Brad Pitt fait équipe avec les créateurs de Top Gun: Maverick pour F1 - Le film, une production réglée au quart de tour qui à défaut de séduire dans le moindre de ses virages, s'avère concluante jusqu'à la fin.
Les longs métrages sur la course automobile sont nombreux. De l'oeuvre chorale Grand Prix (1966) aux exploits de Steve McQueen dans Le Mans (1971), en passant par les amourettes d'Al Pacino à l'époque de Bobby Deerfield (1977), le genre est bien représenté au cinéma. Impossible d'oublier le brillant documentaire Senna (2011) qui permettait de suivre les épreuves dans la peau du célèbre pilote brésilien. Plus récemment le solide Ford v. Ferrari (2019) a séduit les amateurs de bitume tout en récoltant deux Oscars (montage et mixage de son). Où se situe F1 dans tout ça?
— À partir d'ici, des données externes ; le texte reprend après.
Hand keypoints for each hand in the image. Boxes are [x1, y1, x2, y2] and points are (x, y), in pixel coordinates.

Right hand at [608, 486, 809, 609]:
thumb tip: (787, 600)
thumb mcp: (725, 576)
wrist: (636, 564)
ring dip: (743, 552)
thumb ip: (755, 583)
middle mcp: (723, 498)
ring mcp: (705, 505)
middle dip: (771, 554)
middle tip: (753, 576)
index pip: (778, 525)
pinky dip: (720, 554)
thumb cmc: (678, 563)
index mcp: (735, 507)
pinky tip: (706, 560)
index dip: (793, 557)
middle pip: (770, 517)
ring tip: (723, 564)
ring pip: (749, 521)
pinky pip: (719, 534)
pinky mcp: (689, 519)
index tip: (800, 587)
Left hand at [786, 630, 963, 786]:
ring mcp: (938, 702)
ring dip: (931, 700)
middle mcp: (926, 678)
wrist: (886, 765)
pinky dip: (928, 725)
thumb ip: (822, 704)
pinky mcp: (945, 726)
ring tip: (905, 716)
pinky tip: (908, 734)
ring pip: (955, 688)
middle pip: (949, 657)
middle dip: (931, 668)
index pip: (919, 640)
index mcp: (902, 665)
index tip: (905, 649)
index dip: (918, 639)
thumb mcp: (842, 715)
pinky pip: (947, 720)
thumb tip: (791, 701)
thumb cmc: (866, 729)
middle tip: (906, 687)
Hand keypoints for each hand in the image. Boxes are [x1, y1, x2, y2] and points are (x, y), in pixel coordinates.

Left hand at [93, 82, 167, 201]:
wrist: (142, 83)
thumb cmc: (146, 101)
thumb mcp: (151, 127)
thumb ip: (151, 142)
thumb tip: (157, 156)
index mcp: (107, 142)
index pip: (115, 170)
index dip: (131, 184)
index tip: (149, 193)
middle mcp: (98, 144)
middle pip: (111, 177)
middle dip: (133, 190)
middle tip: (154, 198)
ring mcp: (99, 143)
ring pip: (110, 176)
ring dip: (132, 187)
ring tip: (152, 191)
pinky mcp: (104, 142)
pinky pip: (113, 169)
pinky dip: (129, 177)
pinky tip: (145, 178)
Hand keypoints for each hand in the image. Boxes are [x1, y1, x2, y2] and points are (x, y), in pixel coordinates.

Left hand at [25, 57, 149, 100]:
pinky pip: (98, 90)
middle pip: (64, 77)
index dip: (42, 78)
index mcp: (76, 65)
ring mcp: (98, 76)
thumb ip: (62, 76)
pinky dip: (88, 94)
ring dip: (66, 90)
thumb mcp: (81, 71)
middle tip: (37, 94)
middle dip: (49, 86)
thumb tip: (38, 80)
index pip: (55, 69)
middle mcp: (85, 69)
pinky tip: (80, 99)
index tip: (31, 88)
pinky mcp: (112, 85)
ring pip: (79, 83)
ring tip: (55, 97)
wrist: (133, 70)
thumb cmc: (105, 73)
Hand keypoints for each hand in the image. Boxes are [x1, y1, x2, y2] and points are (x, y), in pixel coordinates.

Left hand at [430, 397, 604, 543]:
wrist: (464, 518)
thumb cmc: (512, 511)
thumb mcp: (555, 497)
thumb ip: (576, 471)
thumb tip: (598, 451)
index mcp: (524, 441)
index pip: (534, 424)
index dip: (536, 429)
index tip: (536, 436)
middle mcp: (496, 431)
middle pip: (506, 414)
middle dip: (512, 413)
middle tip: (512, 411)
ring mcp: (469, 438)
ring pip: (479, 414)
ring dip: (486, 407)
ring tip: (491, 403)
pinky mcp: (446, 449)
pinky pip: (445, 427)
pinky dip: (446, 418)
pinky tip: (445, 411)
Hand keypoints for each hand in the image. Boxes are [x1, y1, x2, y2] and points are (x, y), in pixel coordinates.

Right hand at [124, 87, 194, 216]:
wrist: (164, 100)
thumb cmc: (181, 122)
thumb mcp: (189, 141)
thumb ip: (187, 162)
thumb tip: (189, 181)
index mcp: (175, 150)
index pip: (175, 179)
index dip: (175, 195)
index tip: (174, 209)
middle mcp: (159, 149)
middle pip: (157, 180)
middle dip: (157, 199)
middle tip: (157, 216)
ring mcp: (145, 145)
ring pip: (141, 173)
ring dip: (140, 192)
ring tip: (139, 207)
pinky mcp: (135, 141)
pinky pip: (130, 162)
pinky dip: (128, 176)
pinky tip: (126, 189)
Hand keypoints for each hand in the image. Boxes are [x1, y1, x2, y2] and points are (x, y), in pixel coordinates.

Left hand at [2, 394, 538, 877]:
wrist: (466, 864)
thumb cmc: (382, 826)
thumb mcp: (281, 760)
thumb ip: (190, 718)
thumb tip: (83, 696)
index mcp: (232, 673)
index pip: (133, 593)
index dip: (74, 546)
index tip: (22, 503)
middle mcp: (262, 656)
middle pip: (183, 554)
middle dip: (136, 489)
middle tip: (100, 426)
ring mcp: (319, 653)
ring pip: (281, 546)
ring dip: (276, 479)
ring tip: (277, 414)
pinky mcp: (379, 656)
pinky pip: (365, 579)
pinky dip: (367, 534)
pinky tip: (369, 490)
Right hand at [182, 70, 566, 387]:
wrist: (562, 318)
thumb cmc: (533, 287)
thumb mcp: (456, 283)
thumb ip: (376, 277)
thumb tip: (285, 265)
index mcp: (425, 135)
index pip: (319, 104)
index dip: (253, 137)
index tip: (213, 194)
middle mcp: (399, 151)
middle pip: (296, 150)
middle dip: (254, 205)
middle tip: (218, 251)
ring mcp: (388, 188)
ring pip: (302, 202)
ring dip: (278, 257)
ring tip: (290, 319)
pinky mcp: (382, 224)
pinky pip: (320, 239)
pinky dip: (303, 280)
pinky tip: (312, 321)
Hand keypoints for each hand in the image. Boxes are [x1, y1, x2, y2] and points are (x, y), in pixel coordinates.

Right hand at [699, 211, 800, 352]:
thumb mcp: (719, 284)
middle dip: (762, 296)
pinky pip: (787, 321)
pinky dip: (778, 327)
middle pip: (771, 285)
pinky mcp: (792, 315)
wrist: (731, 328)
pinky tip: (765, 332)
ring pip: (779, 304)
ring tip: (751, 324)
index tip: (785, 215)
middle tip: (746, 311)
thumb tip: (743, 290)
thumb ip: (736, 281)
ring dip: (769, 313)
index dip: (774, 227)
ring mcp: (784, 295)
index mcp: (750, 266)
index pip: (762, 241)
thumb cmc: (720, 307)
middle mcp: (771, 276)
La réponse appartient au célèbre producteur Jerry Bruckheimer, qui était de passage dans la métropole québécoise en marge du Grand Prix de Montréal. « Ce n'est pas un documentaire, confiait-il. C'est un film qui cherche à divertir, à toucher une corde émotionnelle. » Une citation qui s'applique également à ses productions les plus marquantes, d'Armageddon à Pearl Harbor, en passant par les deux Top Gun et la franchise Pirates of the Caribbean.
On pense surtout à Days of Thunder, sa production sportive de 1990 qui mettait en vedette Tom Cruise et Nicole Kidman. On y retrouve le même mélange d'action et d'humour, de romance et de moments extrêmement kitch. F1 s'avère heureusement mieux huilé que son prédécesseur. Il s'agit d'un gros film pop-corn avec beaucoup de beurre, parfait pour la saison chaude et humide.
Afin d'en soutirer le maximum de plaisir, il faut laisser ses attentes au vestiaire et prendre le tout sur le plan technique. Découvrir la production dans une salle IMAX, c'est être happé par la poussière et quelques images vertigineuses, le bruit des moteurs et la trame sonore rugissante de Hans Zimmer (qui de Days of Thunder à Rush, semble avoir un faible pour les films de course automobile).
Adepte de vitesse et de bolides qui défilent à toute allure depuis son premier long métrage Tron: Legacy, le cinéaste Joseph Kosinski s'avérait l'homme de la situation. Non seulement il fait oublier son précédent faux pas Spiderhead en retrouvant la grâce de Top Gun: Maverick, budget conséquent aidant, mais il a rarement offert une mise en scène aussi limpide et dynamique, immersive à souhait.
Cela dérape cependant sur le plan narratif. L'histoire prévisible concoctée par Ehren Kruger (à qui l'on doit le scénario béton de Top Gun: Maverick, mais également ceux de trois épisodes exécrables des Transformers) tourne rapidement en rond, s'encombrant les roues dans des clichés les plus élémentaires. Non seulement l'ensemble traîne en longueur, mais il n'aborde jamais de front ses thèmes fédérateurs, comme la rédemption et le spectre de la figure paternelle.
Il est toutefois question d'esprit d'équipe, alors qu'un pilote expérimenté (Brad Pitt) est embauché pour seconder une prometteuse recrue (Damson Idris), se sacrifiant au passage pour l'écurie. Évidemment, rien ne se déroule d'abord comme prévu et ce segment sirupeux n'atteint nullement son plein potentiel à cause du développement sommaire des personnages (et du jeu souvent fade d'Idris).
L'intérêt se trouve encore là en bordure de la piste. Cette ode aux seconds violons devient la métaphore par excellence de la carrière de Brad Pitt. Depuis Thelma & Louise, le comédien est un expert pour mettre ses partenaires en valeur. Il y a trouvé ses plus grands rôles (12 Monkeys, Seven, Fight Club, etc.) et a même remporté un Oscar comme acteur de soutien (pour Once Upon a Time in Hollywood). Même dans ses efforts plus récents et oubliables, comme Wolfs et Babylon, il s'investit totalement sans s'accaparer tous les projecteurs. Le signe des grands. Dans F1, la star est dans son élément, s'avérant mystérieuse et charismatique, fragile et déterminée, drôle et tendre, renouant après le délicieux Moneyball avec le film de sport avec un plaisir évident.
S'adressant autant au public qui ignore tous les rouages de la course automobile qu'aux adeptes de Lewis Hamilton (qui agit comme producteur), F1 est un divertissement spectaculaire et enfantin qui n'a souvent comme seul objectif que d'en mettre plein la vue et les oreilles. C'est Gran Turismo avec plus de talent et de volupté qui est conduit par un truculent Brad Pitt en pleine possession de ses moyens.